I have written a function to read from .txt file and build a linked list, but the function missed the first line of the file. Anyone have any idea why that happens?
output:
//empty line
gmail
San Francisco
123456
.txt file
person1
gmail
San Francisco
123456
readFile function
void list::readFile(std::string fileName){
fstream fs;
string dummy = "";
string firstline;
record * previous = new record;
record * temp = new record;
int recordCount = 0;
fs.open(fileName, ios::in | ios::binary);
do{
std::getline(fs, temp->name);
std::getline(fs, temp->email);
std::getline(fs, temp->address);
fs >> temp->phoneNo;
std::getline(fs, dummy);
recordCount ;
if(head == NULL){
head = temp;
previous = temp;
tail = temp;
} else {
previous->next = temp;
previous = temp;
tail = temp;
}
} while(!fs.eof());
// } else {
// cout << "there's no record in the file yet." << endl;
// }
cout << head->name << endl;
cout << head->address <<endl;
cout << head->email << endl;
cout << head->phoneNo << endl;
}
CodePudding user response:
You create a single node so every iteration through the loop you overwrite the previously read values.
In the second iteration of the while loop your first call to getline
presumably fails and sets the value of name
to an empty string.
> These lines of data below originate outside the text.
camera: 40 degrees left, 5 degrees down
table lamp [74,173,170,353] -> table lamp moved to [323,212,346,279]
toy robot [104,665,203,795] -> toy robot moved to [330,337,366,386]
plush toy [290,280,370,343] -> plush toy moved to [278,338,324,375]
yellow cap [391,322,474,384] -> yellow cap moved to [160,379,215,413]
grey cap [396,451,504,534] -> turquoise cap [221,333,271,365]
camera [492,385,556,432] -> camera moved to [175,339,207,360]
As the stream is now in a failed state the rest of your reads are ignored and finally the loop breaks at the end of the loop.
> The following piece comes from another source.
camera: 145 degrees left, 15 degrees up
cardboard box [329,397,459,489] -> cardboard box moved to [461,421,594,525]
This might be closer to what you wanted:
int recordCount = 0;
fs.open(fileName, ios::in | ios::binary);
while(fs) {
record * temp = new record;
std::getline(fs, temp->name);
std::getline(fs, temp->email);
std::getline(fs, temp->address);
fs >> temp->phoneNo;
if (!fs) {
// Reading failed, delete the temporary and exit the loop
delete temp;
break;
}
std::getline(fs, dummy);
recordCount ;
if(head == NULL){
head = temp;
previous = temp;
tail = temp;
} else {
previous->next = temp;
previous = temp;
tail = temp;
}
}
Your code could be made memory leak safer by using smart pointers to ensure temp
is never leaked even if exceptions are thrown.